Quelque temps plus tard, il apprend que la discrimination raciale n’a pas été retenue dans sa plainte. C’est là que l’idée de partager son agression et ses démêlés judiciaires émerge. «Je n’ai jamais aimé mettre mon CV discriminatoire en avant pour démontrer l’existence du racisme. Mais le classement de ma plainte dépassait ma propre histoire», explique par téléphone le réalisateur genevois d’origine rwandaise.

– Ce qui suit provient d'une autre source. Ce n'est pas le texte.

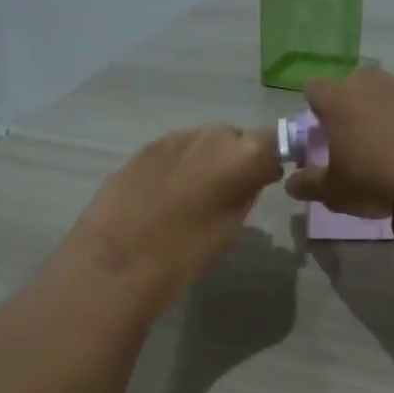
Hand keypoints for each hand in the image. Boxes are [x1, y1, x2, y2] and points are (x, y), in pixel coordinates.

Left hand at [64, 124, 281, 308]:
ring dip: (205, 161)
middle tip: (226, 193)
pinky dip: (178, 166)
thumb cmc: (186, 251)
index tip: (265, 181)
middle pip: (235, 139)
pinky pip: (175, 151)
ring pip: (202, 143)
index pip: (273, 142)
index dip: (269, 160)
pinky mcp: (145, 147)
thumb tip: (252, 177)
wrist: (120, 257)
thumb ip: (247, 192)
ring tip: (192, 196)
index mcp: (242, 155)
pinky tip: (165, 195)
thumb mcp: (231, 227)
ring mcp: (175, 137)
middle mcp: (211, 135)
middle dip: (235, 160)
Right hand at [284, 70, 393, 216]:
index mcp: (339, 99)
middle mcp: (374, 85)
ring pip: (391, 95)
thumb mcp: (332, 193)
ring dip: (387, 114)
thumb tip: (292, 182)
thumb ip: (307, 184)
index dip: (313, 108)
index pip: (314, 87)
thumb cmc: (374, 180)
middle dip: (351, 107)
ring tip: (393, 149)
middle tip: (354, 141)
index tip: (319, 132)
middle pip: (354, 85)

«Le classement de ma plainte dépassait ma propre histoire»
Shyaka Kagame

«Inconscient colonial»

Le podcast Boulevard du village noir remonte le cours du temps sur le boulevard où habite Shyaka Kagame, le boulevard Carl-Vogt à Genève. Retracer l’histoire de ce bout de rue lui fait prendre conscience que le racisme est un «problème profond qui prend sa source dans un inconscient colonial qui nous habite encore parfois aujourd’hui». A commencer par le nom de la rue dédié à un naturaliste qui déforma la thèse darwiniste de l’évolution pour y apposer sa théorie de hiérarchie des races. Ce même boulevard accueille surtout le village nègre de l’Exposition nationale de 1896, auquel Shyaka Kagame consacre un épisode. Il s’étonne de n’en avoir jamais entendu parler auparavant: «Déconstruire le racisme passe par l’éducation. J’aurais aimé apprendre l’existence des exhibitions humaines à l’école.»

En cette fin du XIXe siècle, «la figure du populaire nègre occupe une place disproportionnellement importante dans les journaux et l’imaginaire collectif suisses», observe-t-il. Et les clichés – la pratique du cannibalisme par exemple – servent l’intérêt de la société occidentale, relève l’un de ses interlocuteurs: «Diaboliser l’autre permet de le détruire.» Cette image du Noir créée de toutes pièces par l’Occident flotte jusqu’à bien plus tard dans l’inconscient collectif. Dans un épisode, Shyaka Kagame fait parler ses parents qui avaient témoigné dans le magazine L’Hebdo en 1983. Une plongée intime dans sa famille sur ce que signifiait alors être Noir à Genève. Dans cet article, on apprend qu’au Buffet de la Gare, on ne sert plus d’alcool aux Noirs sous prétexte qu’ils «font trop de bagarres».

Racisme systémique

Boulevard du village noir fait davantage que ressortir un pan sombre de l’histoire de la Suisse. Richement étayé, le podcast interroge de façon prégnante la responsabilité de la société suisse dans le racisme systémique encore à l’œuvre aujourd’hui. «Il y a encore du travail à faire sur la déconstruction de notre histoire. Ne serait-ce que sur le quartier où j’ai grandi. Il y a cette croyance assez enracinée que notre pays n’était pas colonisateur, donc pas raciste. Nous sommes déconnectés de notre propre racisme, car nous avons l’impression que c’est un concept qui vient d’ailleurs», constate-t-il.